I remember at one party, she slipped a note into my hand.  I have forgotten the exact wording.  I threw the note away in a fit of anger.  I wish I had kept it.  "Were we alone, I would kiss you and kiss you until your cries for mercy echoed to the stars" was the right sort of sentiment.  I pulled her aside and into her room, pinning her against the door and let her ravage away.  It was romantic, passionate, my heart and body ached for her.  Cliche as it seems, it was exactly what I have missed in so many relationships since then.

I don't think I deserved all of what I got.  I've written about Samara on another blog, and I don't want to waste much breath on her in this one.  But she took what was a good relationship and turned it sour.  She told me that I was a dirty lesbian, a rapist, a molester.  The thought that I was a woman in a relationship with a woman turned me upside down.  It was a fantasy world, I thought, there would be no way I could ever live as a man, or love as a man.  No one else would ever understand like Miranda.  
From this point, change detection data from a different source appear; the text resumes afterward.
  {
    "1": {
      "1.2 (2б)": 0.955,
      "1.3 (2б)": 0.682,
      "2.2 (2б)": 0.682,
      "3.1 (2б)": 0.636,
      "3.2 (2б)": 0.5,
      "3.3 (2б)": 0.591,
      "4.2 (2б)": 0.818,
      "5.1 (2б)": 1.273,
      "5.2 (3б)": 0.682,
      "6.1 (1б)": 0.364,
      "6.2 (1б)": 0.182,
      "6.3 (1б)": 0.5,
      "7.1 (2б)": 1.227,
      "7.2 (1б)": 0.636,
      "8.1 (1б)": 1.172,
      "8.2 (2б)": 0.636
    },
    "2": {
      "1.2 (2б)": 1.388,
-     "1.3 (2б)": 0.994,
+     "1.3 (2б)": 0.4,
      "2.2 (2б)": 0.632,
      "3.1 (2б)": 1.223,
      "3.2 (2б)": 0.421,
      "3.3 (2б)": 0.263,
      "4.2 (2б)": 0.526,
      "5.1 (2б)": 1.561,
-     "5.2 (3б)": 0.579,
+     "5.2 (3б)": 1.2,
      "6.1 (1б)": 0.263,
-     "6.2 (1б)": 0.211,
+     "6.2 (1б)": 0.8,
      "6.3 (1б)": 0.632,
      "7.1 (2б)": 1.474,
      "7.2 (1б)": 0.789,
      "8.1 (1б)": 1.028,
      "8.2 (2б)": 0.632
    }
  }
So I spent eight years trying to be a 'normal' girl.  I spent a lot of time and energy on shaking the title of 'rapist' from my emotional scarring.  It's still there, still makes me go sick to my stomach.  I had relationships with men that ended poorly.  Here and there I had a girlfriend, but nothing long term.  Finally I started something with my friend Jon.  We were good friends, in and out of the relationship, but there was always something that bothered me about the way he treated me.  My logical mind told me, time and time again, that I was being unreasonable and that he treated me perfectly well.  
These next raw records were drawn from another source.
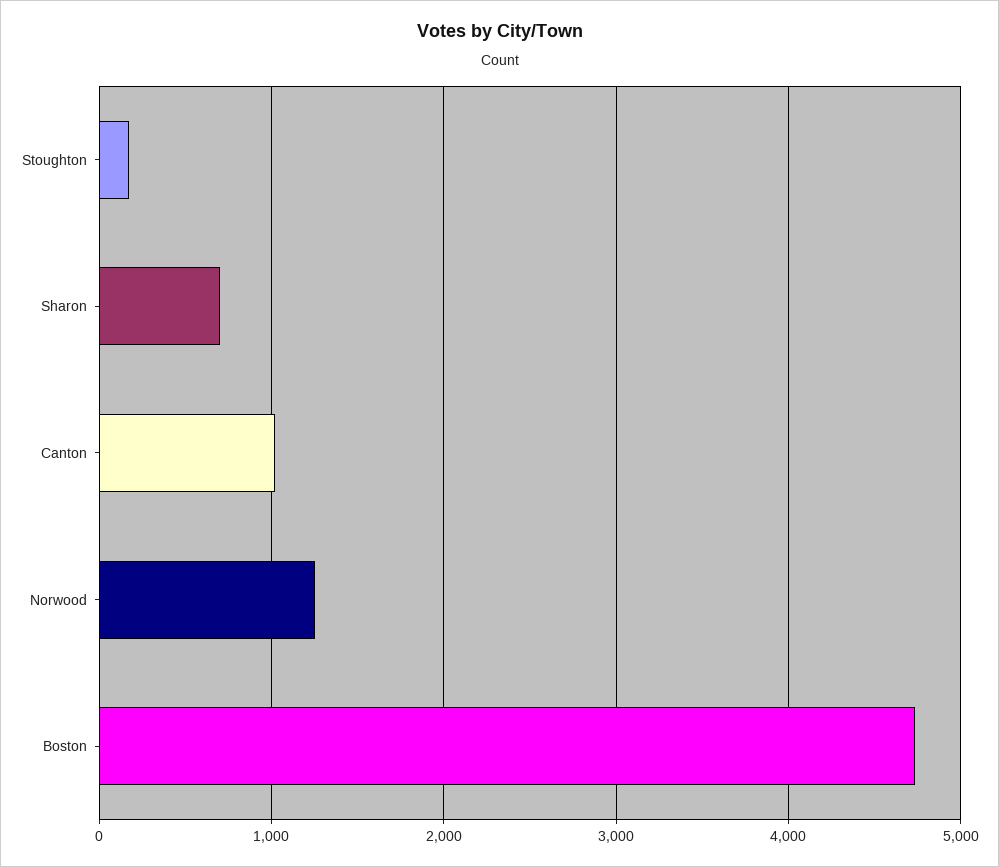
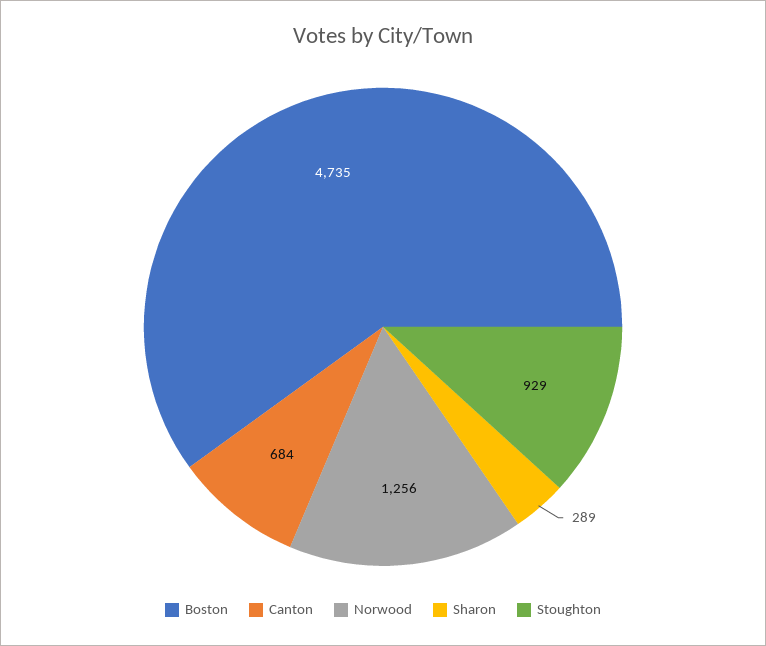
  {
-   "Stoughton": 200,
+   "Stoughton": 929,
-   "Sharon": 700,
+   "Sharon": 289,
-   "Canton": 1000,
+   "Canton": 684,
    "Norwood": 1256,
    "Boston": 4735
  }

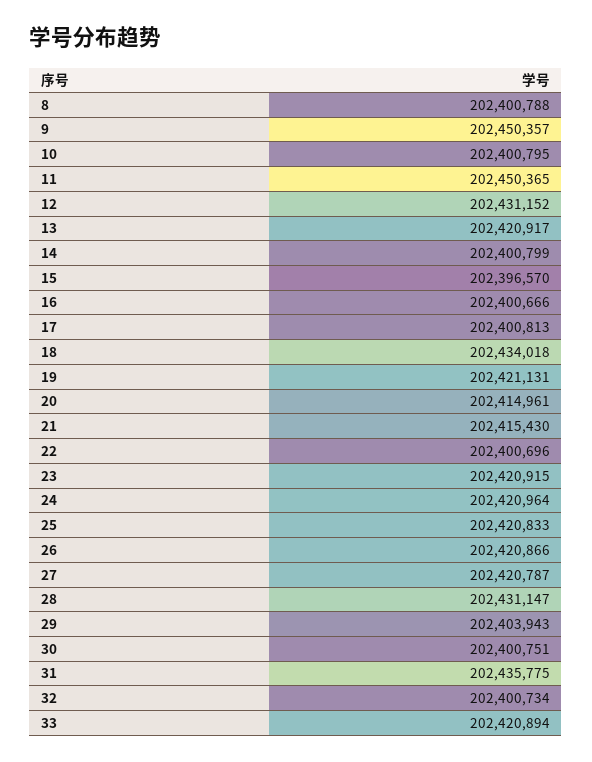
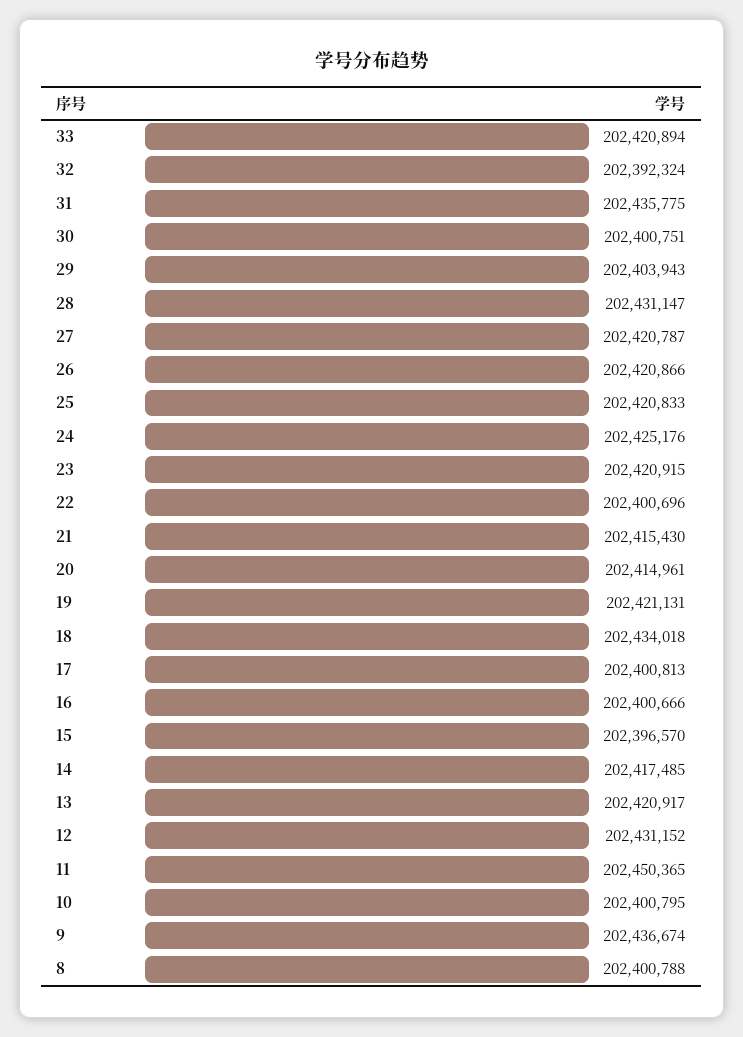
  {
    "8": 202400788,
-   "9": 202450357,
+   "9": 202436674,
    "10": 202400795,
    "11": 202450365,
    "12": 202431152,
    "13": 202420917,
-   "14": 202400799,
+   "14": 202417485,
    "15": 202396570,
    "16": 202400666,
    "17": 202400813,
    "18": 202434018,
    "19": 202421131,
    "20": 202414961,
    "21": 202415430,
    "22": 202400696,
    "23": 202420915,
-   "24": 202420964,
+   "24": 202425176,
    "25": 202420833,
    "26": 202420866,
    "27": 202420787,
    "28": 202431147,
    "29": 202403943,
    "30": 202400751,
    "31": 202435775,
-   "32": 202400734,
+   "32": 202392324,
    "33": 202420894
  }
I couldn't take it any more, just recently.  I broke up with him in mid-March.  On April 11th, 2011, at 11:38pm, I realized I was quite soundly transgendered.  In the last two weeks I've been doing research, finding out all I can on the topic, and understanding more and more about it.  It makes too much sense to ignore.  I broke up with him because he treated me like a lady.  
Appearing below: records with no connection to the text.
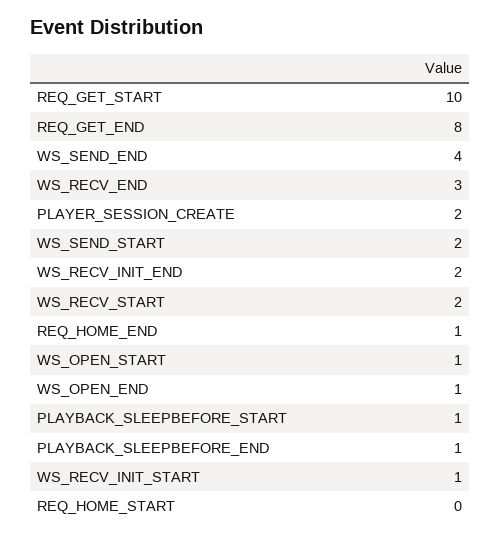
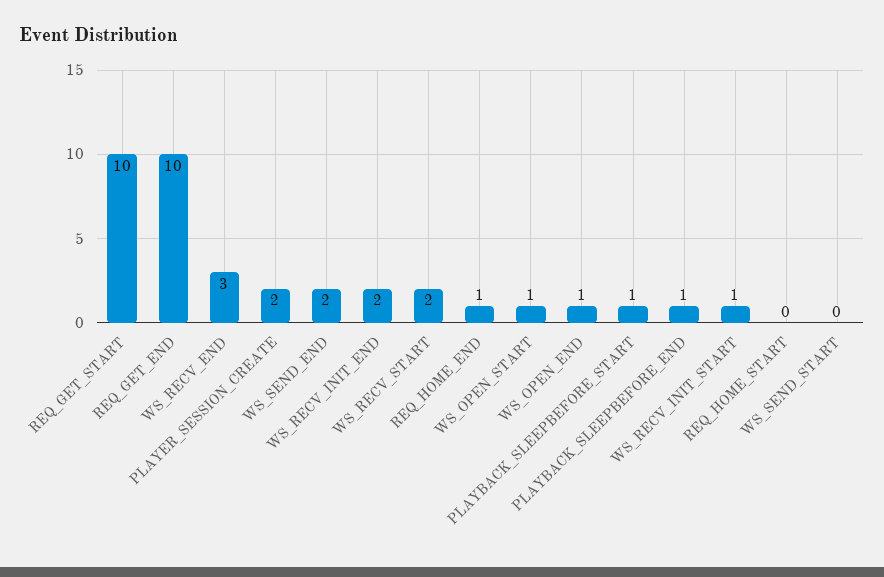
  {
    "REQ_GET_START": 10,
-   "REQ_GET_END": 8,
+   "REQ_GET_END": 10,
-   "WS_SEND_END": 4,
+   "WS_SEND_END": 2,
    "WS_RECV_END": 3,
    "PLAYER_SESSION_CREATE": 2,
-   "WS_SEND_START": 2,
+   "WS_SEND_START": 0,
    "WS_RECV_INIT_END": 2,
    "WS_RECV_START": 2,
    "REQ_HOME_END": 1,
    "WS_OPEN_START": 1,
    "WS_OPEN_END": 1,
    "PLAYBACK_SLEEPBEFORE_START": 1,
    "PLAYBACK_SLEEPBEFORE_END": 1,
    "WS_RECV_INIT_START": 1,
    "REQ_HOME_START": 0
  }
If I had continued on any longer without realizing it, I may have reached the point of hurting myself within a year.  I had constant, horrible depression that wasn't made any better by any kind of therapy or medication.  I couldn't focus on school or work.  My room, my life, my world was a mess, falling apart.  I was beginning to suffer from panic attacks more and more frequently, over less and less.  I couldn't share any emotions with anyone.  I didn't trust anyone.  My shell of 'normal girl' was so fragile that anyone could break it open, leaving me vulnerable to the agony of self-exploration.

The words 'gender dysphoria' and some research on it led me to realize that was the name for my malaise.  I found some resources and acquired some personal accounts.  I've been reading, madly, and everything I read cements into place what I am more.  I am gender dysphoric.  I am transgendered.  The T in LGBT.  Some day, I will live as a man, full time.  In the meantime, I will continue to study, I will write, I will record my doubts and my changes and my concerns and my rather harsh opinion on bottom surgery.  Maybe someday, I will have a companion who doesn't mind the fact that the wrapping paper doesn't match the goods inside.  

I will still love ponies.  I will still be the person I've grown into over the last 28 years.  But I will be a stronger, more confident, happier person.